(Beginning of Material for this task)
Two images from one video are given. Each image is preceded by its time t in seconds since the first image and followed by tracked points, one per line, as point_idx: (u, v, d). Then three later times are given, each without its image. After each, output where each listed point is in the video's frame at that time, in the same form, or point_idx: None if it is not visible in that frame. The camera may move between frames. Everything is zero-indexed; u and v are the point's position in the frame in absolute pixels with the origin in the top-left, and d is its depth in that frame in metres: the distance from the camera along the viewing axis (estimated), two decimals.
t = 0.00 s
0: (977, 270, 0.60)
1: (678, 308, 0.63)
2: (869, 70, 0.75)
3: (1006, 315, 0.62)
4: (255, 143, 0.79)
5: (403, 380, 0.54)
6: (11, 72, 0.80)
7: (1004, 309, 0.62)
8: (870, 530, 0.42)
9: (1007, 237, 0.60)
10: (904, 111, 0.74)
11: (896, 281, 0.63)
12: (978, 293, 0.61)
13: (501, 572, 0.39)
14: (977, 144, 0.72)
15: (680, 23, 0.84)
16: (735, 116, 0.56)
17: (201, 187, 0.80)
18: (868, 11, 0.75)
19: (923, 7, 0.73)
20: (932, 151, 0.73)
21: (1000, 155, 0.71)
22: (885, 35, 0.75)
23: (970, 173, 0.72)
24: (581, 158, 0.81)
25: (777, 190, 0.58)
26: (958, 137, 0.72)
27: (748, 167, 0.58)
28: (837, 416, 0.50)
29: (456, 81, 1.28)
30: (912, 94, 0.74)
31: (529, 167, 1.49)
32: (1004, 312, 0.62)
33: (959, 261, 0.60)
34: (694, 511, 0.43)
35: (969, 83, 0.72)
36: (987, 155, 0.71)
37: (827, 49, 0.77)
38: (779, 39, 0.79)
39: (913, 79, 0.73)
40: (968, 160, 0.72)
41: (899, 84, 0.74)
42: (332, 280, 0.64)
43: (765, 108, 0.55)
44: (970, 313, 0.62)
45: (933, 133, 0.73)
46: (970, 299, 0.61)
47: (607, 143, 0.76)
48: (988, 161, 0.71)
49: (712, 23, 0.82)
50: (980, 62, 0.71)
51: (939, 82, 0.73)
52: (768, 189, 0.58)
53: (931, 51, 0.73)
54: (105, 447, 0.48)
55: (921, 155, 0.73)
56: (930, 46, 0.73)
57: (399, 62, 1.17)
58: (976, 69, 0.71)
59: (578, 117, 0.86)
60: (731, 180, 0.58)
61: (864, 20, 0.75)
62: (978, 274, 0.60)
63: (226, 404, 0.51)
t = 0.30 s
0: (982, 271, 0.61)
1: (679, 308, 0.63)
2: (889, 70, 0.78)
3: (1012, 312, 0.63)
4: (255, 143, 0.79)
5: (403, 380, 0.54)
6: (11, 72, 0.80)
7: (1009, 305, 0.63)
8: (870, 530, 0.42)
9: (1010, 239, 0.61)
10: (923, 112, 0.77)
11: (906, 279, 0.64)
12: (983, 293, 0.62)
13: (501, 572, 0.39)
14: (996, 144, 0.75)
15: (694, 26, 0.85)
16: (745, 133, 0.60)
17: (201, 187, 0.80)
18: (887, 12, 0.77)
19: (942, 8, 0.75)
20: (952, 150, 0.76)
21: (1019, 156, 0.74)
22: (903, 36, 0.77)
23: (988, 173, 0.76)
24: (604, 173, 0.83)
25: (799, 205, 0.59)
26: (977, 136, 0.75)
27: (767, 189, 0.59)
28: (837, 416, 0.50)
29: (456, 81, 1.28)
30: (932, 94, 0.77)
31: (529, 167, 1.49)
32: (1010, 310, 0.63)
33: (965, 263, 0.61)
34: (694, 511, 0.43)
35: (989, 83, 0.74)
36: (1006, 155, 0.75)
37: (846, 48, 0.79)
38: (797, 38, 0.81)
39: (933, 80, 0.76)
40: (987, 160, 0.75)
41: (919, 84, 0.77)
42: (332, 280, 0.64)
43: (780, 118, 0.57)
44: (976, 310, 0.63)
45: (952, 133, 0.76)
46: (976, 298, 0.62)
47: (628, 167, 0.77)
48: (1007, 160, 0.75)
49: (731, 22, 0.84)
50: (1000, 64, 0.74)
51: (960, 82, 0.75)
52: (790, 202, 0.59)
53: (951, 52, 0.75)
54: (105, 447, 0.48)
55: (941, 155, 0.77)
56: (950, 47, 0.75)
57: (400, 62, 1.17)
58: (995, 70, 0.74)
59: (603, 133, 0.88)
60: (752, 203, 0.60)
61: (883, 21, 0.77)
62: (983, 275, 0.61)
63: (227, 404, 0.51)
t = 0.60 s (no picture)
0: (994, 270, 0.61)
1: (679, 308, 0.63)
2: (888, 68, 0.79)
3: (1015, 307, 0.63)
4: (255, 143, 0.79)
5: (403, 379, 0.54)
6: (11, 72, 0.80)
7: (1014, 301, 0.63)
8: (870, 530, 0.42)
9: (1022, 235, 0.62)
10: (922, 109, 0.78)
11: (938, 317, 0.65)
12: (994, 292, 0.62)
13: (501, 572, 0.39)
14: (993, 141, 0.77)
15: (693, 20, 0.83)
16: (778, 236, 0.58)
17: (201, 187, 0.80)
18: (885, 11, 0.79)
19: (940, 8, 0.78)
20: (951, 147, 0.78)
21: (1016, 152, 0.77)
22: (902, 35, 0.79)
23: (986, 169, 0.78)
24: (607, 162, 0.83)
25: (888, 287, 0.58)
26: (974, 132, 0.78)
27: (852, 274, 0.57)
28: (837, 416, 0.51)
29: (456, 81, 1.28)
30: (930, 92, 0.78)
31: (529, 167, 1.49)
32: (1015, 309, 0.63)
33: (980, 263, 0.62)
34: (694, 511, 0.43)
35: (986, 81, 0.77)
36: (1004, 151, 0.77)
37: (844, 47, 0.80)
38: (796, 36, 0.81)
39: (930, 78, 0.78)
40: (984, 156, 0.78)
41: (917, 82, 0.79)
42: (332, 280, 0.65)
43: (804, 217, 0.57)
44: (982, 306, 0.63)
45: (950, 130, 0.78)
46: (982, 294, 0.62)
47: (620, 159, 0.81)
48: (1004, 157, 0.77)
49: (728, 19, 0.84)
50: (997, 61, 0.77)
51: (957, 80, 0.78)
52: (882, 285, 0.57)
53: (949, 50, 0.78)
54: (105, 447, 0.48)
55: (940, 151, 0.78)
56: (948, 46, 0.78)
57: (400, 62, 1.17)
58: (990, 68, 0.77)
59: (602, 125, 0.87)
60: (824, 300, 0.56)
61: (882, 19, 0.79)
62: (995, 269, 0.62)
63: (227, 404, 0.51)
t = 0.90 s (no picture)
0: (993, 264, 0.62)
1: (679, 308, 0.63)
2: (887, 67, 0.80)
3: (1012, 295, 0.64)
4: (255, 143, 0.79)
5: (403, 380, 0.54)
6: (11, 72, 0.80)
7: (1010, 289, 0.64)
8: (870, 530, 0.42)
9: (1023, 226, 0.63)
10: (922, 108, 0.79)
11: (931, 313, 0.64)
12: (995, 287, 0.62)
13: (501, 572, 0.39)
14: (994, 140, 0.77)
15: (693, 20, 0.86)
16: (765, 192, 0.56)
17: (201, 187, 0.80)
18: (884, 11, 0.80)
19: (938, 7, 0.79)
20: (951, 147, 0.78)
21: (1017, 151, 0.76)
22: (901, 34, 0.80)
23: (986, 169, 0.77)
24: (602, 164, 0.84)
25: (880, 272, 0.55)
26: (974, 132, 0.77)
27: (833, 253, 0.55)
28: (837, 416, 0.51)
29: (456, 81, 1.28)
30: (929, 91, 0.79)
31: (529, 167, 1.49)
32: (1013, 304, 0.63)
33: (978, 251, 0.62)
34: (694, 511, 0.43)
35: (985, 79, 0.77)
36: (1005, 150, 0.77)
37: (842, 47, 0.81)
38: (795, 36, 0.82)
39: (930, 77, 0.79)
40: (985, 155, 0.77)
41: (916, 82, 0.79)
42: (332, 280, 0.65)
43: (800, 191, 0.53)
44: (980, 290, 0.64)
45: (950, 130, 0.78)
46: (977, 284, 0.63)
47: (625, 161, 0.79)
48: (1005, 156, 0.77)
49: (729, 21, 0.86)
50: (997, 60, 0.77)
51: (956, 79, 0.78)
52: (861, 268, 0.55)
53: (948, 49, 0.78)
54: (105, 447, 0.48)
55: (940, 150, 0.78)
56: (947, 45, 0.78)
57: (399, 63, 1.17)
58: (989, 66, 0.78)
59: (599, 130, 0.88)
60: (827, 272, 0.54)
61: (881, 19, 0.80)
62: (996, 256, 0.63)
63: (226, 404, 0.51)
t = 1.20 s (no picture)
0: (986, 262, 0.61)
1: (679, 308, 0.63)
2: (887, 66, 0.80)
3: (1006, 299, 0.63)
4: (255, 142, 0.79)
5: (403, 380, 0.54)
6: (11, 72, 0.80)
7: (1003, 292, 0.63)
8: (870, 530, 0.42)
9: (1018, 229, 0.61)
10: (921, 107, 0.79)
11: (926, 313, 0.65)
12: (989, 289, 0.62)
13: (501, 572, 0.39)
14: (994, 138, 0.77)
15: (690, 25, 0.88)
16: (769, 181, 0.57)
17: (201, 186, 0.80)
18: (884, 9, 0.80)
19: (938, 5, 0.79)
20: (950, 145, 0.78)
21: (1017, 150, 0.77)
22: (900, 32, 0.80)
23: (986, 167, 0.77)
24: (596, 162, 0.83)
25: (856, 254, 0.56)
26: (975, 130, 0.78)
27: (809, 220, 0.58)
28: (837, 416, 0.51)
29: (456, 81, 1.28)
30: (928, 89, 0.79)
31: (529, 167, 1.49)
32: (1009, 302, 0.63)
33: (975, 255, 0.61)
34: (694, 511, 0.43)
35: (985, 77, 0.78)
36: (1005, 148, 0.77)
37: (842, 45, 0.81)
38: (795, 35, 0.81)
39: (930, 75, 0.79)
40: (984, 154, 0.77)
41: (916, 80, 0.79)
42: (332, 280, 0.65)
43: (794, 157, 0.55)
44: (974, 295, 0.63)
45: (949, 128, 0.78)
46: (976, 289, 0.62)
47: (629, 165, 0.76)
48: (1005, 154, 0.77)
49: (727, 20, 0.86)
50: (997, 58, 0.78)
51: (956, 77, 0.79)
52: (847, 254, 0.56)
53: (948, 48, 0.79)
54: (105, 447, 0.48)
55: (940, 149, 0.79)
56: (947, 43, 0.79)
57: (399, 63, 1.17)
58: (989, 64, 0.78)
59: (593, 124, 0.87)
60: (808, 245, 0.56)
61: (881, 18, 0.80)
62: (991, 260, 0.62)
(End of Material for this task)
### Directions:
What you return should be exactly the lines above, starting at the one with "44: (974, 295, 0.63)" and ending at the one with "59: (593, 124, 0.87)", and nothing else.

### Exercise answer:
44: (974, 295, 0.63)
45: (949, 128, 0.78)
46: (976, 289, 0.62)
47: (629, 165, 0.76)
48: (1005, 154, 0.77)
49: (727, 20, 0.86)
50: (997, 58, 0.78)
51: (956, 77, 0.79)
52: (847, 254, 0.56)
53: (948, 48, 0.79)
54: (105, 447, 0.48)
55: (940, 149, 0.79)
56: (947, 43, 0.79)
57: (399, 63, 1.17)
58: (989, 64, 0.78)
59: (593, 124, 0.87)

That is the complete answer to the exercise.